**Data for this task**

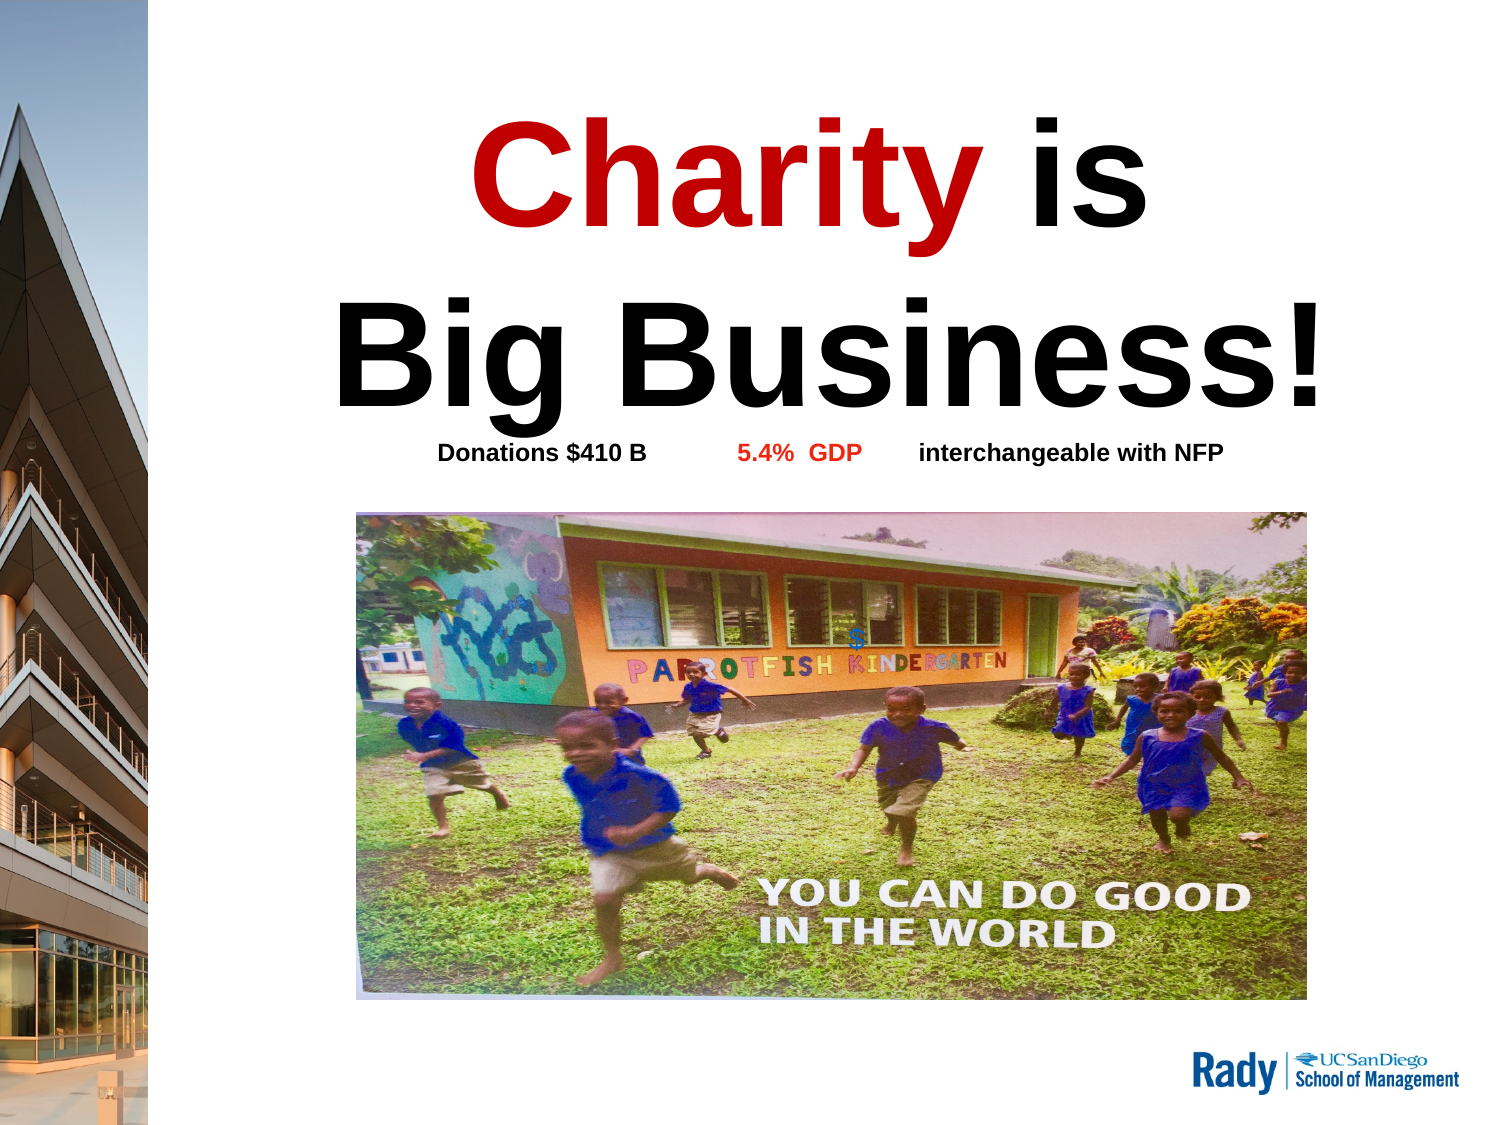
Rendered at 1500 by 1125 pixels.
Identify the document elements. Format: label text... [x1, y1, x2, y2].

text_box Charity is Big Business! Donations $410 B 5.4% GDP interchangeable with NFP $ [187, 68, 1475, 694]
picture [356, 512, 1307, 1001]
picture [1187, 1044, 1463, 1101]
picture [0, 0, 148, 1125]
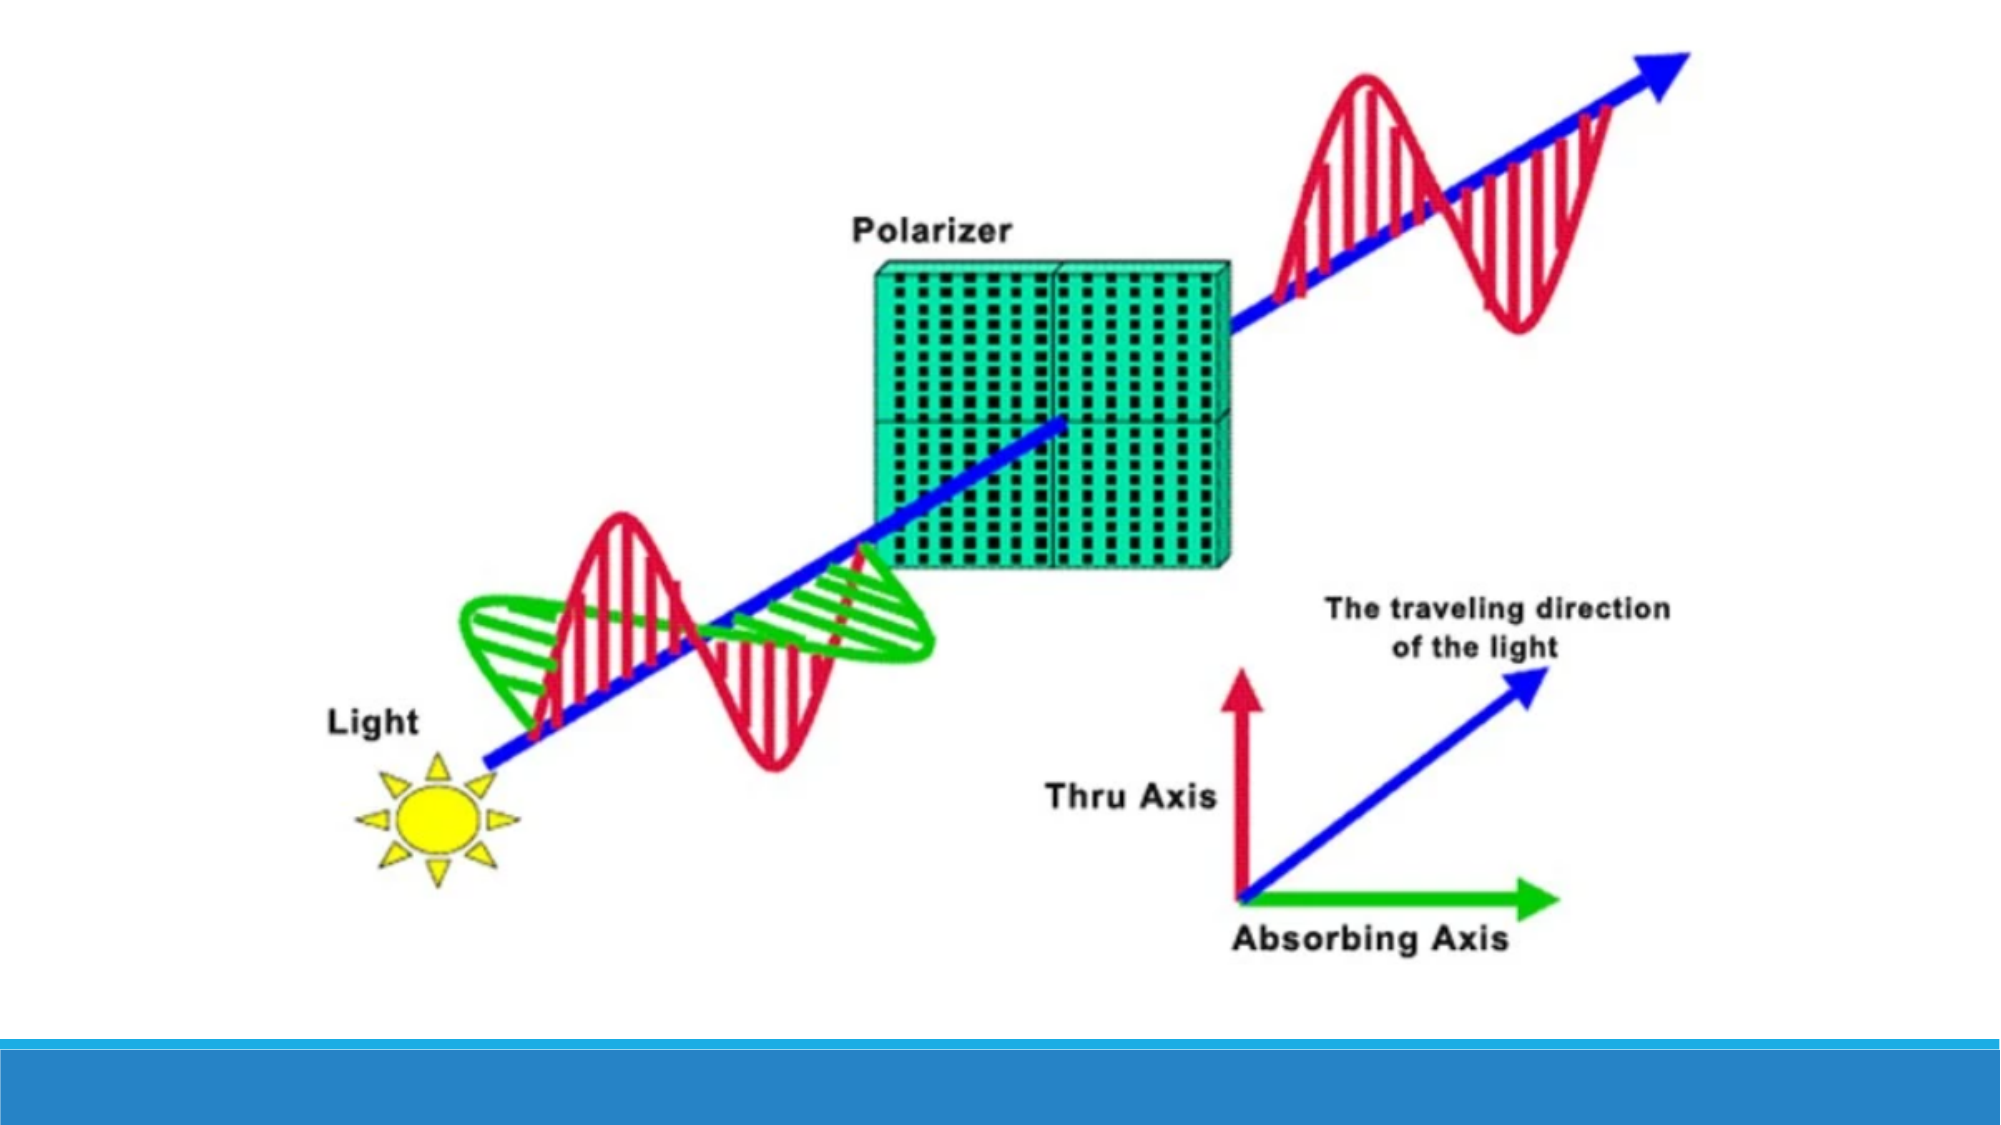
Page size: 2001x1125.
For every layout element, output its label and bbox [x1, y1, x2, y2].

picture [290, 40, 1740, 1012]
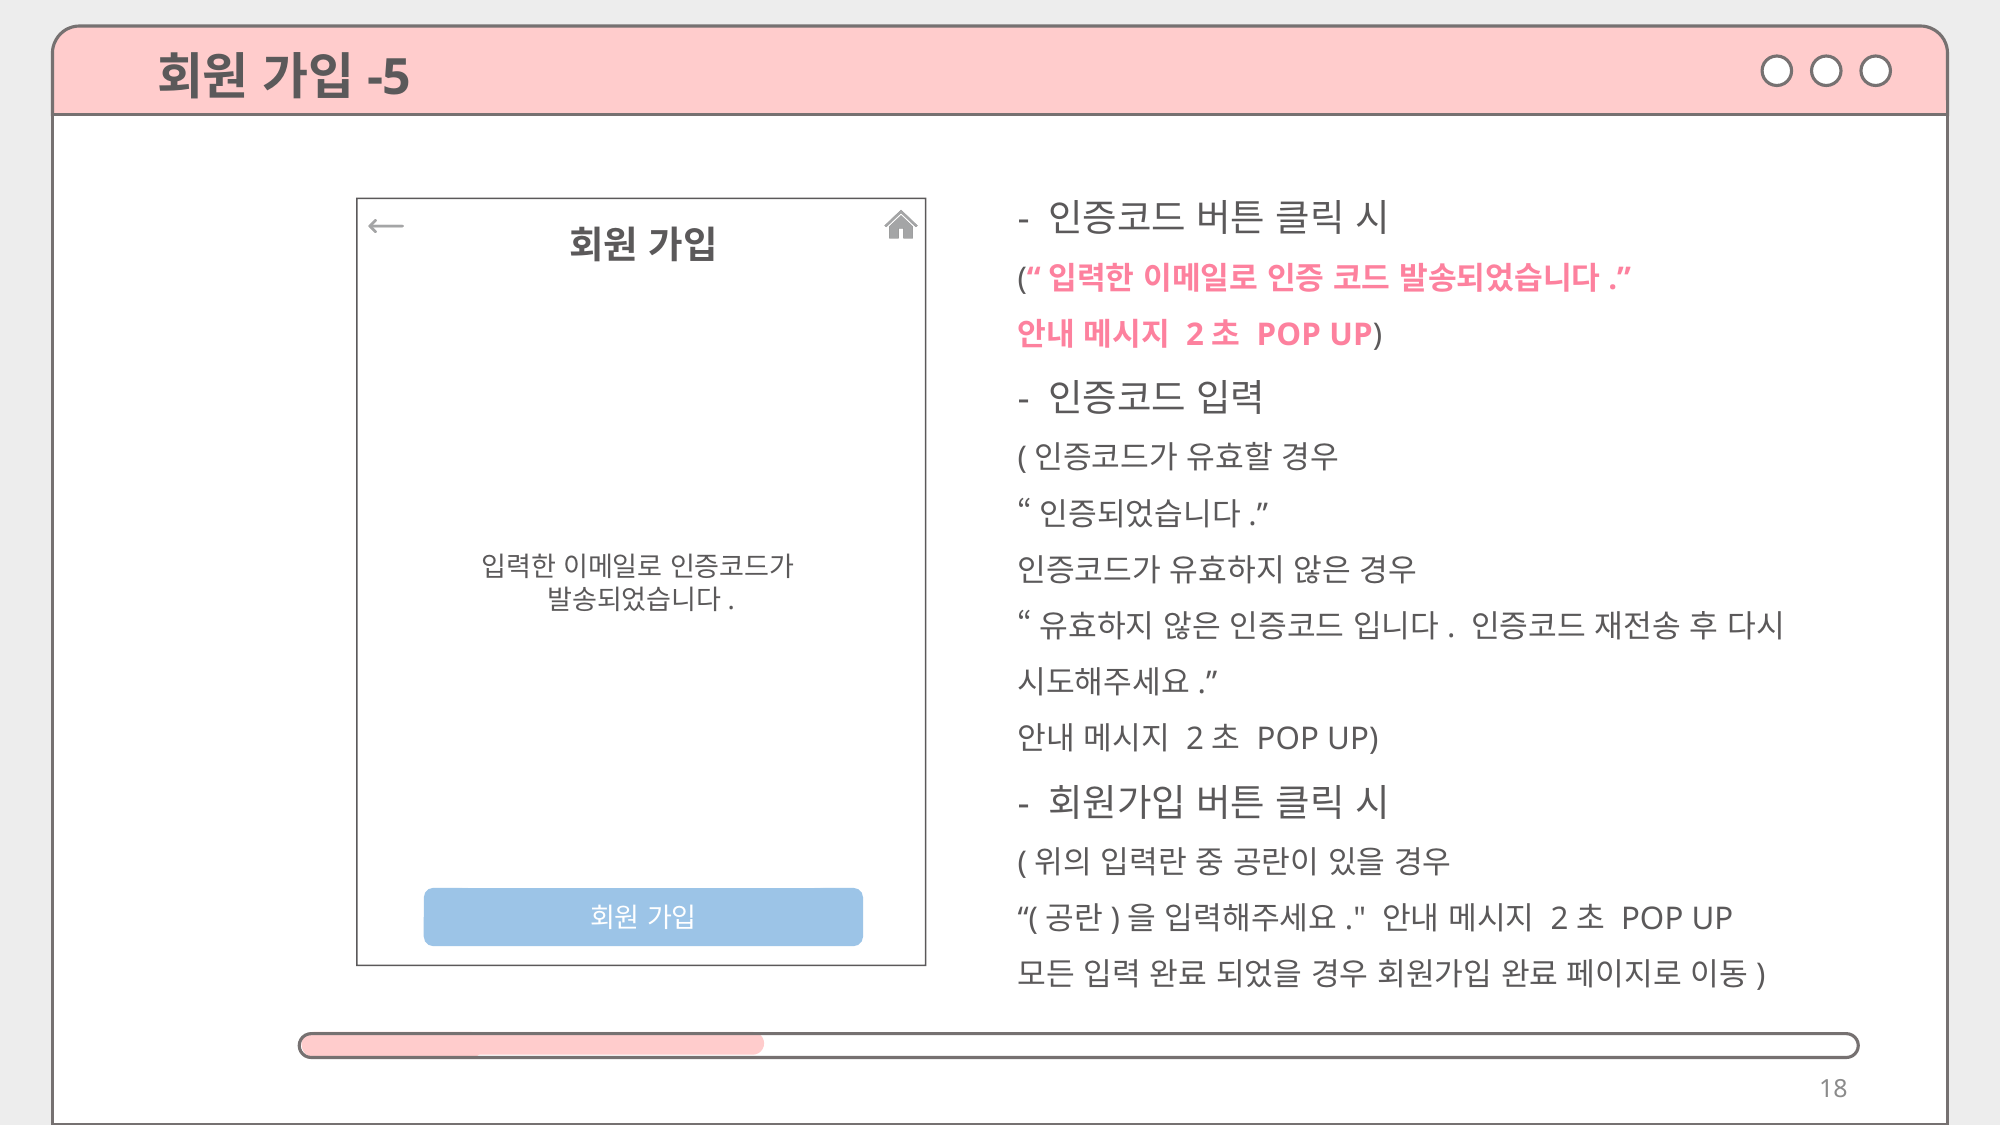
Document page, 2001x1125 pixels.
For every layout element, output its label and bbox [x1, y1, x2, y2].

text_box [52, 26, 1948, 1125]
picture [882, 205, 920, 243]
picture [367, 207, 405, 245]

**What you will do**
Restate every record above word for word, without images.

**Reply to the task**
Rendered at 1500 by 1125 pixels.
Identify the document elements. Format: label text... [x1, y1, x2, y2].

text_box Charity is Big Business! Donations $410 B 5.4% GDP interchangeable with NFP $ [187, 68, 1475, 694]
picture [356, 512, 1307, 1001]
picture [1187, 1044, 1463, 1101]
picture [0, 0, 148, 1125]
Page size: 2001x1125.
For every layout element, output its label and bbox [x1, y1, x2, y2].

picture [290, 40, 1740, 1012]
Document page, 2001x1125 pixels.
For every layout element, output its label and bbox [x1, y1, x2, y2].

text_box [52, 26, 1948, 1125]
picture [882, 205, 920, 243]
picture [367, 207, 405, 245]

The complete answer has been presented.